- [PROBLEM TO SOLVE]:
Find "номасштабним вторгненням росії, кількість" in the data, then restate the line it sits in and every later line word for word, ending with the last line.

- [DATA FOR PROCESSING]:
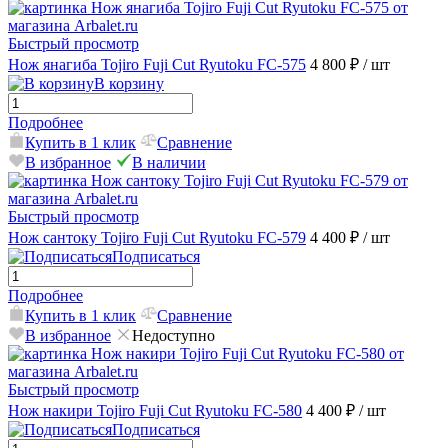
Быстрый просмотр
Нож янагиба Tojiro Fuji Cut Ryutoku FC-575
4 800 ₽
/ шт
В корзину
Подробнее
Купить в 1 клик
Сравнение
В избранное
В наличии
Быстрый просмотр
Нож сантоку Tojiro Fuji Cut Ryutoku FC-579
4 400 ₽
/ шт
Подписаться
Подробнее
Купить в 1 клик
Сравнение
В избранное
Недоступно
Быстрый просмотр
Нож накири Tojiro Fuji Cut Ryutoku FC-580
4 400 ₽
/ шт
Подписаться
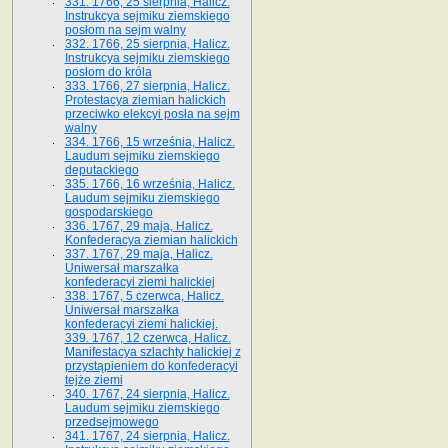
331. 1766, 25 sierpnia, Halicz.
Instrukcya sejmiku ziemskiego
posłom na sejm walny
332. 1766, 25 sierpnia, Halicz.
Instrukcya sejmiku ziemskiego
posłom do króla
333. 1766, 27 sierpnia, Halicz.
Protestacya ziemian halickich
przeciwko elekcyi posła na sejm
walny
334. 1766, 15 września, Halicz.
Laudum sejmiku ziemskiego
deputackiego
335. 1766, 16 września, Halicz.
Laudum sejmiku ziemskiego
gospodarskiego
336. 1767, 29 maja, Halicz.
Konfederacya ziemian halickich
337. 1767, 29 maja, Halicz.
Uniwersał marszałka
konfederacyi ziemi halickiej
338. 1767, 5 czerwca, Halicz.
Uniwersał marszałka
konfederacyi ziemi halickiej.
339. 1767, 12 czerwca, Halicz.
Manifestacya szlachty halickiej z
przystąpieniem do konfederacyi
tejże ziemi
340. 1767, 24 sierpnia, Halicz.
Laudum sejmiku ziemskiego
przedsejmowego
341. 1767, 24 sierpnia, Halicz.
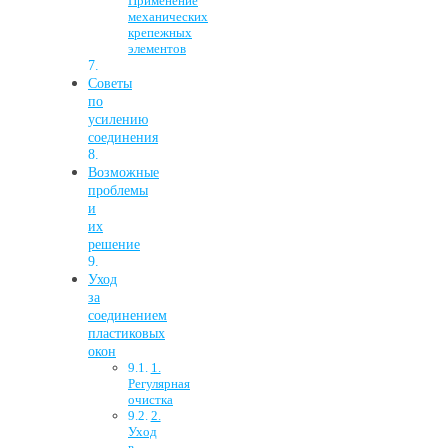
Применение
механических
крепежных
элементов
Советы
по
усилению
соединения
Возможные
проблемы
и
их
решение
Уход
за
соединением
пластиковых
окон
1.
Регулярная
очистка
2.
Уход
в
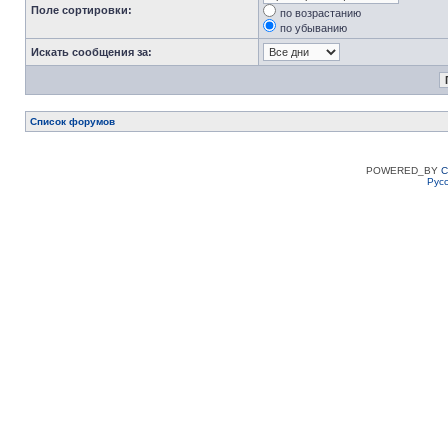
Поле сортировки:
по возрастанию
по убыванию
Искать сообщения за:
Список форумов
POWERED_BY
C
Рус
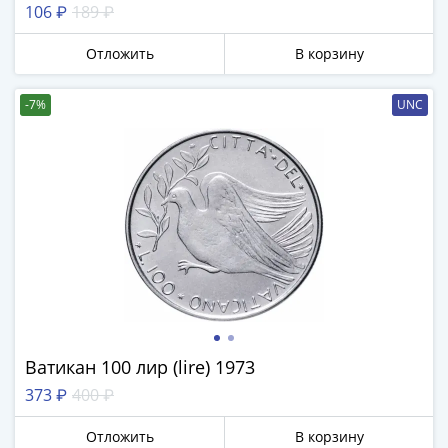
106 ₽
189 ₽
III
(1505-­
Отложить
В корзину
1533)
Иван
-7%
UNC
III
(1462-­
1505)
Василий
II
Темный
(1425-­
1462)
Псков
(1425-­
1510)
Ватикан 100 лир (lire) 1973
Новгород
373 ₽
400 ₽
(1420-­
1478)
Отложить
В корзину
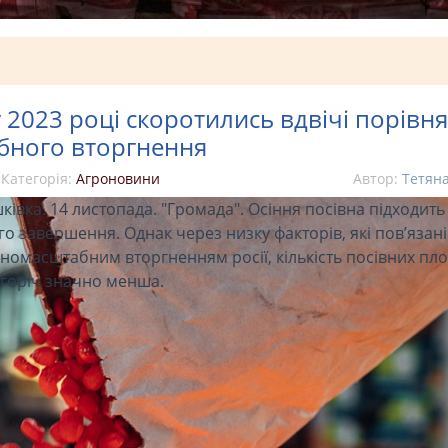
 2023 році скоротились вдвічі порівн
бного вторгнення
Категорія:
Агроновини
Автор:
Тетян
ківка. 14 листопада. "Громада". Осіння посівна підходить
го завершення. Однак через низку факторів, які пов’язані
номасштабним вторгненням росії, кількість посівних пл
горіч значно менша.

- [EXERCISE RESULT]:
номасштабним вторгненням росії, кількість посівних пл
горіч значно менша.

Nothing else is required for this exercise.